Exercise description: Say whether each statement agrees with the Grand Hotel review, answering yes or no and quoting the exact words of the review that decide it. 1. Grand Hotel won the 1932 Oscar for best picture. 2. The Baron's death is shown on screen. 3. Pauline Kael remarked on Garbo projecting exhaustion at the age of 36.

Source extract:

========================================================================

GRAND HOTEL (Edmund Goulding, 1932)

“Grace, irony, gravity, timeless loveliness: Greta Garbo is cinema’s most enchanting tragedienne—all in all, its greatest actress.”  This is how I described Garbo in a list of the fifty greatest film actors and actresses.  Grand Hotel, which won the 1932 Oscar as best picture, gave Garbo her most famous line, the one that capped her iconography and sealed her immortality as probably the greatest, if most elusive movie star ever: “I want to be alone.”  Her character is Grusinskaya, the temperamental Russian ballerina whose international career is on the skids, deepening her insecurities and dampening her enthusiasm for life: a potent metaphor for the ravages of the Depression and of the breathless passage of time.  Critic Pauline Kael marveled how, at 26, Garbo could project exhaustion so persuasively.  Garbo’s Grusinskaya seems all used up.  Ah, but then Grusinskaya meets Baron Felix von Gaigern, who has stolen into her hotel suite in order to pilfer her jewels, and she falls impossibly, deeply, unalterably and tragically in love, reviving her spirit, her taste for life.  How realistic is it that this woman would fall so hard for a thief?  Psychologically, absolutely realistic; for the whole point of Grusinskaya’s transformation is that, having hit rock-bottom with half-empty houses at her performances, she is grabbing onto whatever, and whoever, she can in order to survive.  And the Baron is gentlemanly and sweet: John Barrymore, in a fine performance.  The impoverished Baron, reduced to theft: he, too, is revived by his and Grusinskaya’s sudden love.  The tragedy of the outcome for one is inextricable from the tragedy of the other’s outcome, and Garbo in particular achieves an ecstasy of romantic rapport that anticipates heartbreak—heartbreak that is all the more haunting for occurring offscreen, as we know that the Baron has been shot dead while Grusinskaya sets off to rendezvous with him.  (Imagine a Hollywood film today opting for dramatic irony over sentimental extravaganza.)  Garbo’s closeups in Grand Hotel are to die for, and when Grusinskaya, the most graceful soul in motion one can imagine, happily glides across the floor of her hotel room the morning after her night with the Baron, Garbo achieves a brilliant, thrilling moment of resurgence.

========================================================================

Data to examine:

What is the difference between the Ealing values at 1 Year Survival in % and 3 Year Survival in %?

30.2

========================================================================

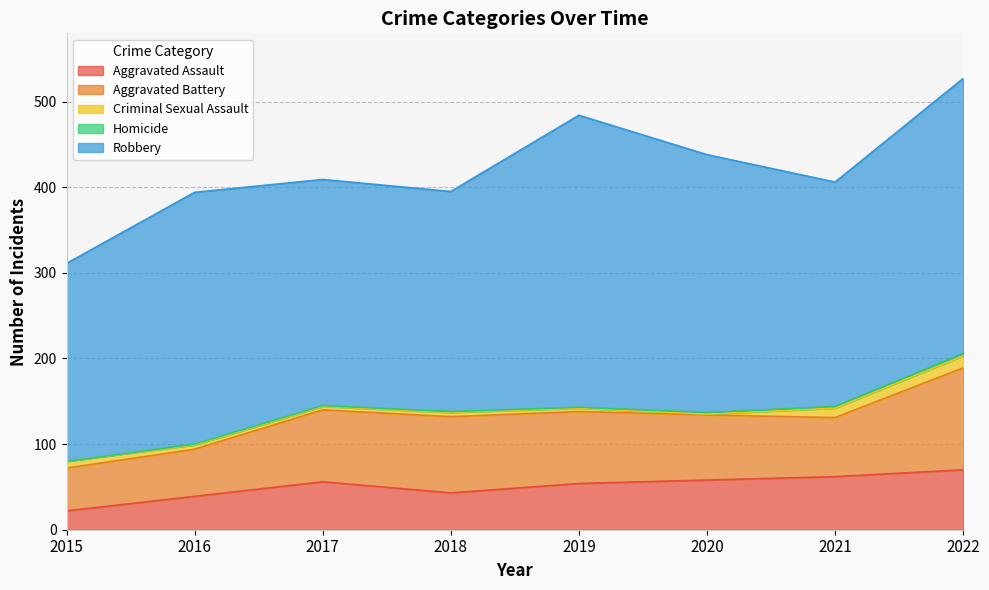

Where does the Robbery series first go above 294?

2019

========================================================================

Output for this task:
1. Yes: "Grand Hotel, which won the 1932 Oscar as best picture"
2. No: "heartbreak that is all the more haunting for occurring offscreen, as we know that the Baron has been shot dead"
3. No: "Critic Pauline Kael marveled how, at 26, Garbo could project exhaustion so persuasively."